Woo-hoo! A chance to go into lecture mode!
Draft is an 8-person tournament. Each of you starts with 3 booster packs in front of you. You open one, look over the 15 cards, and pick one. You then pass the remaining 14 cards to your left, and the person on your left passes you 14 cards. You pick one, and then pass the remaining 13 cards. By the time you’re done, you’ve picked 15 cards. Now you open a second booster pack and do it again, only you’re passing to the right. And then again with the last pack.
When you’re done, you have 45 cards. These 45 cards are yours to keep, win or lose. You’d get 45 cards if you just opened the 3 booster packs, but you got to choose your 45 cards out of a pool of 360, so there’s a pretty good chance they’ll work together well if you’ve selected wisely.

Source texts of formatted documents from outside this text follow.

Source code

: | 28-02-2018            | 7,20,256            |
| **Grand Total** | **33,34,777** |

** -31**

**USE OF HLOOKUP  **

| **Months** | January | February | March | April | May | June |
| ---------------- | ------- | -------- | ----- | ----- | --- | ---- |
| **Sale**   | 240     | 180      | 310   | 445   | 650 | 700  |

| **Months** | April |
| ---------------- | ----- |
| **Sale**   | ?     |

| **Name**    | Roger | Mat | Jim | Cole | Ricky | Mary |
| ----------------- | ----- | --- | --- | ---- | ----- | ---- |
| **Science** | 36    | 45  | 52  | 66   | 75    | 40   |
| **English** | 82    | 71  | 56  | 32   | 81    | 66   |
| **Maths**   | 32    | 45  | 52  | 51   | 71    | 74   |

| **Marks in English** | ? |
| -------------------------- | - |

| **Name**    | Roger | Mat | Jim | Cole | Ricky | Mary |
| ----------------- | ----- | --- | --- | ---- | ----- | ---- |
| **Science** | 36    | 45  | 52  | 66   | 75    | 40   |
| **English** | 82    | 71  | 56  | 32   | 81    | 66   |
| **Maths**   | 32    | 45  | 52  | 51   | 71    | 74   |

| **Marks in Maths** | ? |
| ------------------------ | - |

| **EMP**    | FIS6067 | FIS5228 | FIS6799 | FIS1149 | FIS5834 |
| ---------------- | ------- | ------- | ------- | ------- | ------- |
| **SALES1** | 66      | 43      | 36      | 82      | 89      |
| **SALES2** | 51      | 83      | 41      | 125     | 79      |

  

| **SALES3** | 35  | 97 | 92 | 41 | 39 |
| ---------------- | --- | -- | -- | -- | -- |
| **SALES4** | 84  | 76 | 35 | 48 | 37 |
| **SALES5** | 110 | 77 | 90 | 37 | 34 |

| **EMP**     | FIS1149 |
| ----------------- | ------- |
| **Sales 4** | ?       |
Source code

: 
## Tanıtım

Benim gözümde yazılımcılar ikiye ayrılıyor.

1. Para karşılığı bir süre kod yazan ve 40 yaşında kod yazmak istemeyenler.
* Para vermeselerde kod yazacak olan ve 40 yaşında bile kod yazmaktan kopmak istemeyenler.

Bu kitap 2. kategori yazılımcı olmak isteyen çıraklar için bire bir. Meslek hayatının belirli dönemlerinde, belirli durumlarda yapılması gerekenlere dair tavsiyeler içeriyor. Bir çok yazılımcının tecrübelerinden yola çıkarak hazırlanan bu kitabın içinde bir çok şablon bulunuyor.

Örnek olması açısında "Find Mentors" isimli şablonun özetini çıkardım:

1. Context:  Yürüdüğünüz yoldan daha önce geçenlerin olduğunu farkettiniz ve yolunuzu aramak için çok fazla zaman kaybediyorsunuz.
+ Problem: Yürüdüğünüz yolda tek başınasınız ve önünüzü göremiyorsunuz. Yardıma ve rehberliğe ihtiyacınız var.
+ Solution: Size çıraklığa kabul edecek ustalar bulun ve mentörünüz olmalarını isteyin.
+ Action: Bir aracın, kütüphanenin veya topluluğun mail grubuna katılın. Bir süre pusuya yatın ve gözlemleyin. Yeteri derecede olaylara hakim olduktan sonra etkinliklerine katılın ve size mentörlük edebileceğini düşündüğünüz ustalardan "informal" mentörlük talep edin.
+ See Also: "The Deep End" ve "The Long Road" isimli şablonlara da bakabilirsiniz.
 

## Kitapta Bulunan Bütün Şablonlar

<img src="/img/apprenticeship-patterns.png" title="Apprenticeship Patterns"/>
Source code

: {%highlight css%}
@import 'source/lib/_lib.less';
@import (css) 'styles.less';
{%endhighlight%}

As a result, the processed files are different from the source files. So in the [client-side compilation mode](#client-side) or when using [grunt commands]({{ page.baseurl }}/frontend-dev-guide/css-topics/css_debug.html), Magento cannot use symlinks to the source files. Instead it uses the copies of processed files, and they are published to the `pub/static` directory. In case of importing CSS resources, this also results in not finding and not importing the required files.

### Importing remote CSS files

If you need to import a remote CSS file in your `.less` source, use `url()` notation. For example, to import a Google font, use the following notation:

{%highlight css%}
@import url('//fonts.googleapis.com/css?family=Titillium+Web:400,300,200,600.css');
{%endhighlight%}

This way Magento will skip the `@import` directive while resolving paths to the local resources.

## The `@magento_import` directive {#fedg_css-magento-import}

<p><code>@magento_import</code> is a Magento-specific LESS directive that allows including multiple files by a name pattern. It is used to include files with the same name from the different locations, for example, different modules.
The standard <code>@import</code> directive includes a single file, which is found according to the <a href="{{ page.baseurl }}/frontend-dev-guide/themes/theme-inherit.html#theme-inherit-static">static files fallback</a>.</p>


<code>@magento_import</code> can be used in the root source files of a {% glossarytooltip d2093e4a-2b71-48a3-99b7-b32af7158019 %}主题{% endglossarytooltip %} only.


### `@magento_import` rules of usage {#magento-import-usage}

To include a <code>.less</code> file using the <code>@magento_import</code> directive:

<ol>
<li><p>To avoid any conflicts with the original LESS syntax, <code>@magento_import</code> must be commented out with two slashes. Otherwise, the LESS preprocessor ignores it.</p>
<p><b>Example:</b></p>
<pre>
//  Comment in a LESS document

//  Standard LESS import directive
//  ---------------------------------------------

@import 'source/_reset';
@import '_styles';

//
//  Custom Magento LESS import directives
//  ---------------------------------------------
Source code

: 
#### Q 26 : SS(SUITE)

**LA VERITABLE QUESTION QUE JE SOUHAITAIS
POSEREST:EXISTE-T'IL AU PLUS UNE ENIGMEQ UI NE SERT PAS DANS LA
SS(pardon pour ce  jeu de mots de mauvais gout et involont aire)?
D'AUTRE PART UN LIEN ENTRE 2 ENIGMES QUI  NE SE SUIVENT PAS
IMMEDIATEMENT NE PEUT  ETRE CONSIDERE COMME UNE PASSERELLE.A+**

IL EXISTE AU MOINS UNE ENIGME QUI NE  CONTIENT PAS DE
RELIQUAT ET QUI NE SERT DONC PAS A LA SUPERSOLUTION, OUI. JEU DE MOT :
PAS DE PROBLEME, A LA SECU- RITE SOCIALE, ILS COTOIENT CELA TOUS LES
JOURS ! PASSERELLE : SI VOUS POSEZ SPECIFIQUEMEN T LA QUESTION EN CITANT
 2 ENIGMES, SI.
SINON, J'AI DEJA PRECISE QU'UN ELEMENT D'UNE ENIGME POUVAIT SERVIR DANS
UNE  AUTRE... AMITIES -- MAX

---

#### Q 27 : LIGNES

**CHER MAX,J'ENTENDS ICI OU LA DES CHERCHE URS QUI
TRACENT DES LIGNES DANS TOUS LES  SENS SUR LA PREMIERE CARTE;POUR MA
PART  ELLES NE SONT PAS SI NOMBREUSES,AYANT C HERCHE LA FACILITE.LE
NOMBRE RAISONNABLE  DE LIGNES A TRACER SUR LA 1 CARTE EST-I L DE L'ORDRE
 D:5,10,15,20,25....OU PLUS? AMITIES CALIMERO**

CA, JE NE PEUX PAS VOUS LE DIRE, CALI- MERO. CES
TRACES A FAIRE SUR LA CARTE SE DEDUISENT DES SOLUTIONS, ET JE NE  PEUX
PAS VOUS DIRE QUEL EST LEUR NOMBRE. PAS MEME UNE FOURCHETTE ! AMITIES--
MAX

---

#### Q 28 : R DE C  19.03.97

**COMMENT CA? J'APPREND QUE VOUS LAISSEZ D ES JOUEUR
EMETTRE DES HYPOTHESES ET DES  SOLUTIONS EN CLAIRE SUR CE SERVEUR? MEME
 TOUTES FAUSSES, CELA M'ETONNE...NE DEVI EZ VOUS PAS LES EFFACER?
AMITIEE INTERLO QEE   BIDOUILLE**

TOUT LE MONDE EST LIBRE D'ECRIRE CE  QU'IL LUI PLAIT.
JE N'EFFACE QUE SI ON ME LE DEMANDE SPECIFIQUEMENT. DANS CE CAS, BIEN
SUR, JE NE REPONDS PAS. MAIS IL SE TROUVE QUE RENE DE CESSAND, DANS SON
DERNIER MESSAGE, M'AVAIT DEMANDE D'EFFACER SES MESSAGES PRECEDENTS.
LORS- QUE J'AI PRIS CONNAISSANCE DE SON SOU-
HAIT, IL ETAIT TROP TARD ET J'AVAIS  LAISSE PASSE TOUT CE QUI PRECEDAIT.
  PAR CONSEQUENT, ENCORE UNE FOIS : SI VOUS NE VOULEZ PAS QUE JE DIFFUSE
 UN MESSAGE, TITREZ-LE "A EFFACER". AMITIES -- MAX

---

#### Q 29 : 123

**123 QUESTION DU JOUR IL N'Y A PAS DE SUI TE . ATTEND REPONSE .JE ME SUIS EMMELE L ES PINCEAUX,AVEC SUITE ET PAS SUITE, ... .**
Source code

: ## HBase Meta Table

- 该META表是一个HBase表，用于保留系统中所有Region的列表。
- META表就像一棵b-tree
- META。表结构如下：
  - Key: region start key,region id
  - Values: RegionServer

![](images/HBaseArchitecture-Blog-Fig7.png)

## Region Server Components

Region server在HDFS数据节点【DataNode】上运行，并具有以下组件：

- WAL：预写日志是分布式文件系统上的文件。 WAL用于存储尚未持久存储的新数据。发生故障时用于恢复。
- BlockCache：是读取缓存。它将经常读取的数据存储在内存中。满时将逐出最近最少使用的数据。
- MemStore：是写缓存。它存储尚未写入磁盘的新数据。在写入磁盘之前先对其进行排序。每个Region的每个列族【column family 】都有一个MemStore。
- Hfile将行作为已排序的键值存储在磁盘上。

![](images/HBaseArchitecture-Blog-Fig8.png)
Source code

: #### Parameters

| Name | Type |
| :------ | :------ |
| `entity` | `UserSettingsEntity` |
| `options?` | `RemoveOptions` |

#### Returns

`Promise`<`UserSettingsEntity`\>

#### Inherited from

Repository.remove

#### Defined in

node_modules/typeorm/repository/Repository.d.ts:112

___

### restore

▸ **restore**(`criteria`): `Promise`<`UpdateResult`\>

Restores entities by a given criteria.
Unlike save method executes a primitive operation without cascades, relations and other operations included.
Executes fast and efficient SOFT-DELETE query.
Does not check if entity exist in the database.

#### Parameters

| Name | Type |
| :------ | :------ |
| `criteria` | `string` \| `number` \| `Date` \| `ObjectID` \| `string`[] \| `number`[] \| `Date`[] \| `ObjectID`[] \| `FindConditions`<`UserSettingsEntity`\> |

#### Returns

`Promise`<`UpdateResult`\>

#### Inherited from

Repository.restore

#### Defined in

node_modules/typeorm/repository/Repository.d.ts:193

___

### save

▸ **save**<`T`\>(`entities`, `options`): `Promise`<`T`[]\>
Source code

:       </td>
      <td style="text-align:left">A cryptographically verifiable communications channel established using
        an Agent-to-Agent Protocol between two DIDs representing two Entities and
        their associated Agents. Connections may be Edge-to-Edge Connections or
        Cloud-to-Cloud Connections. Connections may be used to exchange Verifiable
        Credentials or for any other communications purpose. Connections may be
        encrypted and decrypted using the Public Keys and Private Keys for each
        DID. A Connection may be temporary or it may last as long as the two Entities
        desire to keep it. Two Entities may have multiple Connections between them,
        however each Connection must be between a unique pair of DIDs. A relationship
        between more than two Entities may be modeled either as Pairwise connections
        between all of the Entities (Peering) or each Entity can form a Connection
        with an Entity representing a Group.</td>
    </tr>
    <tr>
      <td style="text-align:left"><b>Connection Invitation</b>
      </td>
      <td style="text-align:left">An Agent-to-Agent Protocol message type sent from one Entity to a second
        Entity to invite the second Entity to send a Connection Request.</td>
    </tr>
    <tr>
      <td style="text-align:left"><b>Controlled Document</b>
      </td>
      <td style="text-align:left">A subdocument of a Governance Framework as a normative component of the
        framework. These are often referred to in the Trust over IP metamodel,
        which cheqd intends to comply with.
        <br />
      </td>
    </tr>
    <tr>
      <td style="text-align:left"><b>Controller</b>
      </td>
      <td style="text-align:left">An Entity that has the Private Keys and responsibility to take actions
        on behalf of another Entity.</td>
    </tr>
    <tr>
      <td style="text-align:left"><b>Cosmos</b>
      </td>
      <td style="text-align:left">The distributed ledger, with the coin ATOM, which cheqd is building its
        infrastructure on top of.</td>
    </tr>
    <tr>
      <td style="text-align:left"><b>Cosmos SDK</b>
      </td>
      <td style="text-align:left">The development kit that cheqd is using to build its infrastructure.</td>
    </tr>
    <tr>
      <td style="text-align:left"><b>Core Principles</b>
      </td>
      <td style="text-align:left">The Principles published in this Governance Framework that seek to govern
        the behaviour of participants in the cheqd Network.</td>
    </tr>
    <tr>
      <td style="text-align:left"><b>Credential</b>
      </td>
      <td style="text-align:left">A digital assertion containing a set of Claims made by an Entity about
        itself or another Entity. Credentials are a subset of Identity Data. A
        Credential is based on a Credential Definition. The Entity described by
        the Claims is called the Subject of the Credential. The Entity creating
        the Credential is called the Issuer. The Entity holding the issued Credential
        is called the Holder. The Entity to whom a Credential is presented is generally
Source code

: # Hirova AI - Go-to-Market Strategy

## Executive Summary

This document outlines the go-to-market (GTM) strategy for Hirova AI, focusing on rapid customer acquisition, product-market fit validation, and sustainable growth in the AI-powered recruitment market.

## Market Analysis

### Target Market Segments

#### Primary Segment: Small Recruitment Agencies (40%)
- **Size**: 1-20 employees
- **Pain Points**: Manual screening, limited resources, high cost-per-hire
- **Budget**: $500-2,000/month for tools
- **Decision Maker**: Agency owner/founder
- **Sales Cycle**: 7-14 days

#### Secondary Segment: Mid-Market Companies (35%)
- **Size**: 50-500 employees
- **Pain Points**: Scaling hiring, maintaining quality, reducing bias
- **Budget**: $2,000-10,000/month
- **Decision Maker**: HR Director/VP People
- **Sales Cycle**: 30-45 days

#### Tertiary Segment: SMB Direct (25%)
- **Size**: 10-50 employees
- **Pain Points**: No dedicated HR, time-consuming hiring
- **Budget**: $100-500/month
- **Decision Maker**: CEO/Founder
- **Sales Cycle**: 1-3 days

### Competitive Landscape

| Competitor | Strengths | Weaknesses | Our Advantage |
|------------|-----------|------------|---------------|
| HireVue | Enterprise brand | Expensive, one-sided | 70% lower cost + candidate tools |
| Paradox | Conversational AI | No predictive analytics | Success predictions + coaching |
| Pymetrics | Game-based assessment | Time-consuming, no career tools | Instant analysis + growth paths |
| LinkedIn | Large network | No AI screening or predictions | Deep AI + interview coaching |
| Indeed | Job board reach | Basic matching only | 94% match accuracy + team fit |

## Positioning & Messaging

These 45 cards do not include resource cards, called “land” in Magic. You can add an unlimited number of those, of any color. According to Cryptozoic, you’ll also have an unlimited number of gems, if you happen to have cards with gem sockets. You’re building a deck of 40 cards or more. Since you’ll be adding 17-18 resource cards you’ll only use 22-23 of the cards you drafted. The smaller the deck, the better it usually plays, so you usually want to shoot for exactly 40 cards total.
Now you take your 40 card deck and play against other players, with their new 40 card decks.
Yes, and yes. One draft tournament is free, they pay for your entry fee and 3 booster packs. Like any Draft game, you keep the cards you drafted at minimum, plus any prize packs.
One common issue is that since you keep your drafted cards, it’s not unusual for people to take the Rare out of a pack even if it doesn’t fit their deck, just to have the single Rare you get in each booster, since they get to keep it. It depends on how tempting the rare is, and if one of the cards they’re passing up for the Rare is particularly good for their deck.